Seventhly, whereas attempts have been made to explain the breaking of bread by the interpretation of the sixth chapter of the Gospel of John, a careful perusal of that passage, in which Christ speaks of His being the Living Bread, shows that there is no reference there to the Lord's Supper. Christ was on that occasion speaking of the means whereby a person obtains eternal life, which is granted on the ground of faith, and not on the ground of partaking of the bread in the Lord's Supper. Moreover, when He said, "The bread which I shall give is My flesh, for the life of the world" (verse 51, R.V.), and the Jews made the mistake of taking His words literally, He rebuked them, with the remark, "It is the Spirit that quickeneththe words that I have spoken unto you are spirit and are life. But there are some of you that believe not." To take His words therefore in the literal sense is to support what has become one of the greatest errors in Christendom. Plainly the Lord was drawing the analogy between material support of the body by bread and the spiritual support of the soul by faith.
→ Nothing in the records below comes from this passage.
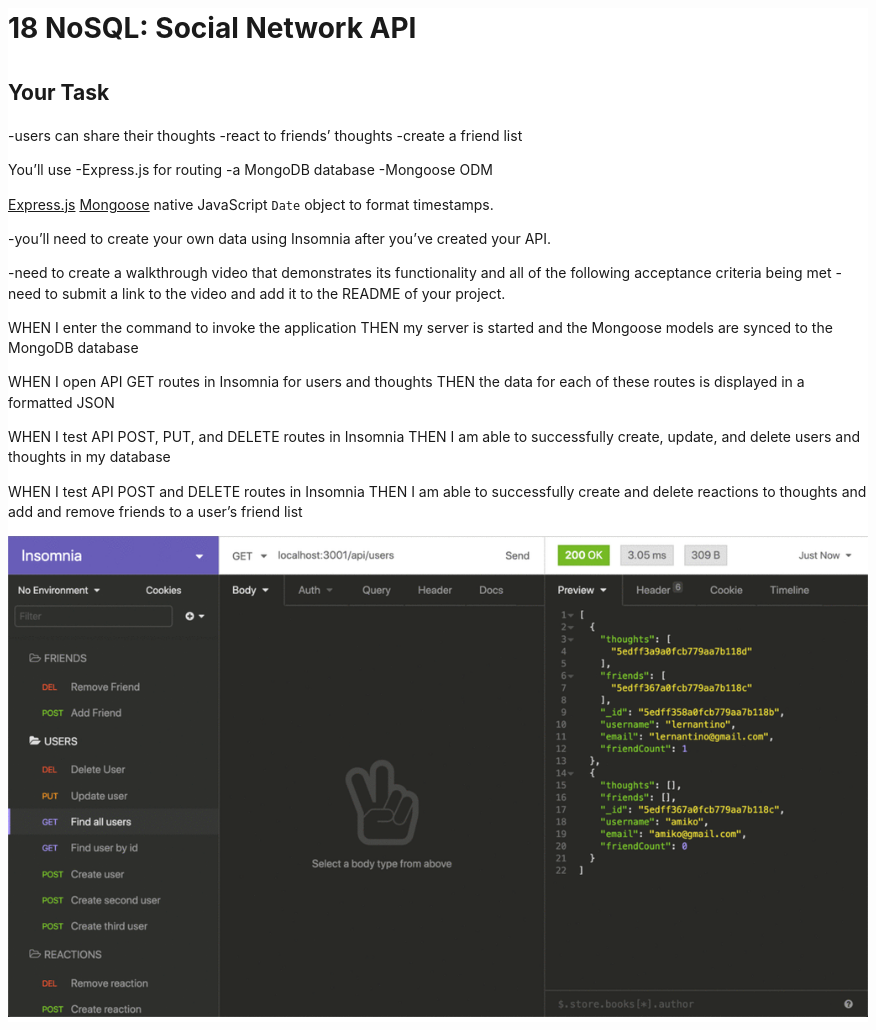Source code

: # 18 NoSQL: Social Network API

## Your Task

-users can share their thoughts
-react to friends’ thoughts
-create a friend list

You’ll use 
-Express.js for routing
-a MongoDB database
-Mongoose ODM

[Express.js](https://www.npmjs.com/package/express)
[Mongoose](https://www.npmjs.com/package/mongoose)
native JavaScript `Date` object to format timestamps.

-you’ll need to create your own data using Insomnia after you’ve created your API.

-need to create a walkthrough video that demonstrates its functionality and all of the following acceptance criteria being met
-need to submit a link to the video and add it to the README of your project.


WHEN I enter the command to invoke the application
THEN my server is started and the Mongoose models are synced to the MongoDB database

WHEN I open API GET routes in Insomnia for users and thoughts
THEN the data for each of these routes is displayed in a formatted JSON

WHEN I test API POST, PUT, and DELETE routes in Insomnia
THEN I am able to successfully create, update, and delete users and thoughts in my database

WHEN I test API POST and DELETE routes in Insomnia
THEN I am able to successfully create and delete reactions to thoughts and add and remove friends to a user’s friend list



![Demo of GET routes to return all users and all thoughts being tested in Insomnia.](./Assets/18-nosql-homework-demo-01.gif)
The partaking of the Lord's Supper, as set forth in the New Testament, is marked by an entire absence of officialism. There is no hint of the appointment of anyone for the administration of the elements. Both the breaking of the bread and the drinking of the cup are for the whole company. The cup is "the cup of blessing which we bless" (or "give thanks for," as is the meaning in I Cor. 14:16); the bread is that which "we break." The argument that the "we" stands for the Apostles and their successors is refuted by the context; for the Apostle immediately says, "seeing that we, who are many, are one bread, one body: for we all partake of the one bread." Again, when he points out to the church at Corinth the inconsistency of partaking of the cup of demons and the cup of the Lord (10:21), the implication in the "ye" is obvious (save to those who have some unscriptural theory to advance) that the whole church partook of the cup.
The sacerdotalism which, by mere human tradition, has intruded human mediators for official ministrations of the elements to all the partakers, has marred the character of the feast as appointed by the Lord, and has perverted the carrying out of His intentions. The solemn responsibility, yea, happy privilege, of believers is to follow His will and adhere to the teaching which He has left on record for us in the Scriptures of Truth.